01-Classification-Modeling-on-Hotel-Scoring
Comparing the performance of models among MLP, Xgboost, and Logistic, and choose Logistic Model as the final choice. The final model reaches 0.62 in accuracy and 0.61 in F1 score in three classes scenario. If we look deeper, the share of each class are 35%, 29%, 36%, which compared to the precision from the predicted result for each class 68%, 47%, 65%, we can say that Logistic Model doubles the precision generally.
02-Mass-Transit-Analysis
By the end of this analysis, I am able to come up with a list of suggested stations for ads placement. Adhering to the stations, I also obtain a table of expected commute time for various subway routes.
04-Model-Comparison-Word2vec-Doc2vec-TfIdfWeighted
In this post, I'd like to test out the effect of different kinds of wordembeddings on text classifier.
The wordembeddings investigated here include word2vec, TF-IDF weighted word2vec, pre-train GloVe word2vec and doc2vec.
It turns out that there is no significant difference among their performance, in the meantime, pre-train Glove and doc2vec alone seem to under-perform a bit compared with others.
05-Try-out-Spacy-Pretrain
This post focuses on trying out spaCy's new BERT-style language pre-training feature.
First, I set up a classifier without pre-training and then compare it with one initiated with pre-training.
It turns out the classifier without pre-training has higher score on both f1 and accuracy.
Nonetheless, take it with a grain of salt.
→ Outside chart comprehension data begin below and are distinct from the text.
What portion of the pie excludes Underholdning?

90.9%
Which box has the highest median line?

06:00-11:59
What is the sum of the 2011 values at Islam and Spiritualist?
If we look closely, the one with pre-training performs better at identifying rare classes.
It still has its own merits if identifying rare classes matter.
06-Recsys-Variants-SVD-Recommender
This post consists of 5 jupyter notebookes, beginning from data preprocessing to model training. In this post, we focus on CF, particularly SVD-based algorithms. We'll practice on building not only SVD based model, but also its variations, such as one with regularization and the other, neural network adopted. The final founding is that recommender built on neural network(NCF) has the best performance in terms of RMSE. Nevertheless, most SVD based models can roughly achieve quality result as long as each item and user of the dataset having enough interaction records, meaning no significant problem of cold-start.